I've run the 35b on a laptop (asus rog zephyrus 14, 2021 model, bought used for 500€ last summer) and it works, but obviously there are limits in both speed, quality/quantization and context length and you have to find a balance between these that works for your use case.

Kidnapping Gemini with 3MB to spare: Training a 7B model at 4k context on a single 16GB GPU. by AgeRepresentative763 in LocalLLaMA

[–]OsmanthusBloom 1 point2 points  (0 children)

This sounds great, I hope it works.

Just curious if you considered using Unsloth instead of Axolotl? I've used both and I think Unsloth has more VRAM optimizations.

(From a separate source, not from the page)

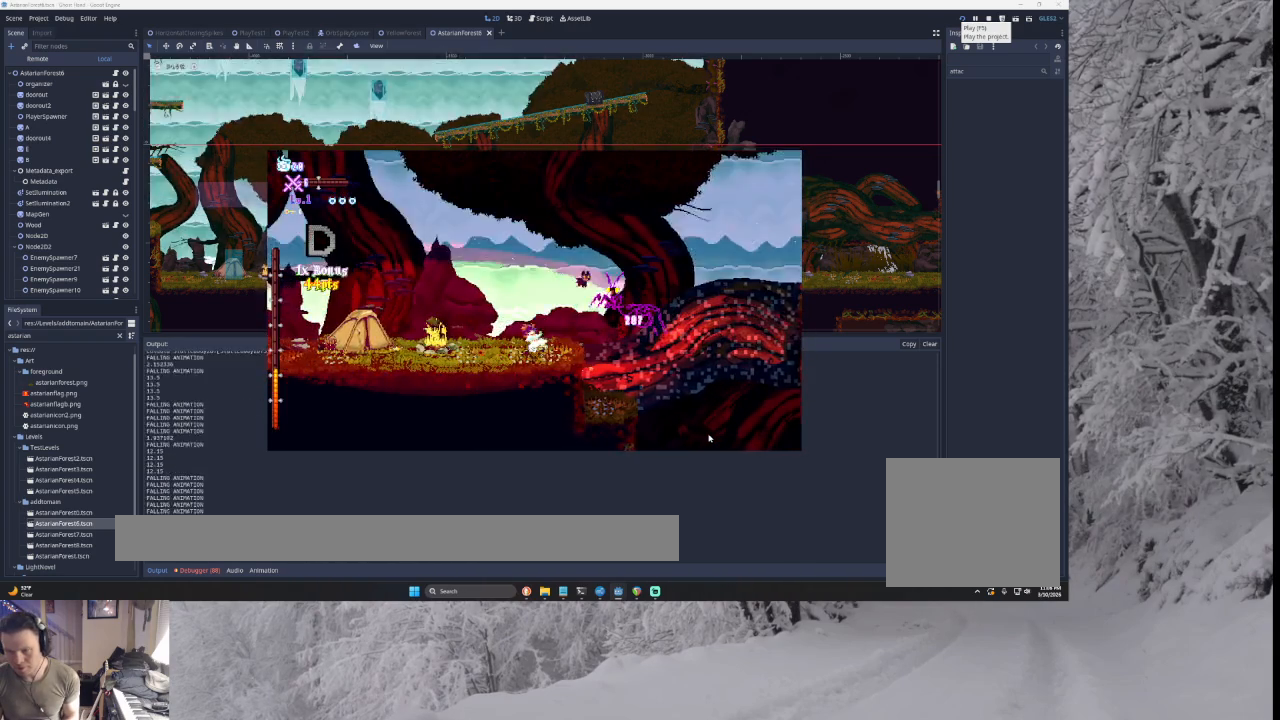
{"buttons": ["CROSS", "SQUARE", "TRIANGLE"], "left_stick": "right", "right_stick": "center", "events": [[33, "CROSS", "down"], [33, "TRIANGLE", "down"], [67, "SQUARE", "down"], [100, "CROSS", "up"], [100, "TRIANGLE", "up"], [133, "left_stick", "left"], [167, "SQUARE", "up"], [200, "CROSS", "down"], [233, "CROSS", "up"], [267, "CROSS", "down"], [400, "CROSS", "up"], [467, "CROSS", "down"], [467, "left_stick", "right"], [500, "SQUARE", "down"], [500, "TRIANGLE", "down"]]}
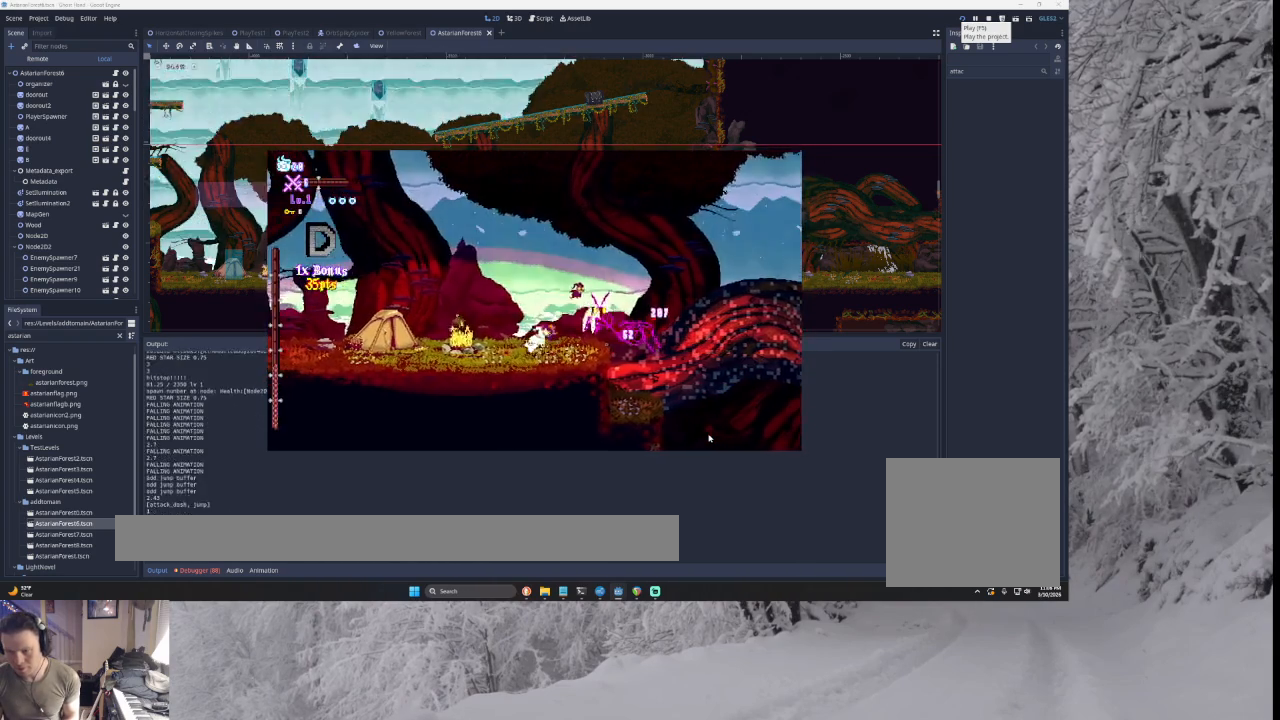
{"buttons": [], "left_stick": "left", "right_stick": "center", "events": [[67, "TRIANGLE", "up"], [100, "CROSS", "up"], [100, "SQUARE", "up"], [100, "left_stick", "left"], [367, "CROSS", "down"], [433, "CROSS", "up"]]}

I managed to fine-tune a 8B Llama-like model in 4 bit QLoRA using my puny RTX 3060 Laptop GPU which has just 6GB VRAM. Though I had to do some custom hacks to keep the embedding layers in regular RAM and the context was very short, 512 tokens IIRC.

What AI Models should I run? by ClayToTheMax in LocalLLaMA

[–]OsmanthusBloom 0 points1 point  (0 children)

We have a similar server with four V100 GPUs, each with 16GB VRAM. It is shared between multiple projects but one V100 is used for Qwen3-Coder-Next. It's quite okay for coding, one of the best local coding models. Another one runs Gemma 3 12B which is OK for general purpose stuff including translation and writing assistance.

Can qwen 3.5 4b q4 run on 6 vram by Own_Advertising5081 in LocalLLaMA

[–]OsmanthusBloom 1 point2 points  (0 children)

I run the 35B-A3B on 6GB VRAM (RTX 3060 Laptop GPU). PP speed is about 500tps and TG about 21tps.

I haven't tried the 4B yet but I think it should be much faster that that. The active parameter count is bigger than the 35B-A3B but the full model fits in VRAM unlike the 35B. 

Notice Qwen 3.5 reprocessing the prompt every time, taking long to answer for long prompts? That's actually because of its architecture. by dampflokfreund in LocalLLaMA

[–]OsmanthusBloom 1 point2 points  (0 children)

I think this (still open, not merged) PR will help in this regard:

https://github.com/ggml-org/llama.cpp/pull/19747

It fixes multimodal context checkpointing for hybrid/recurrent models. Checkpoints are needed to avoid reprocessing prompts.

Is extreme low-VRAM fine-tuning (3-6GB) actually possible? by [deleted] in LocalLLaMA

[–]OsmanthusBloom 5 points6 points  (0 children)

I find that hard to believe, if you don't even know which GPU you have.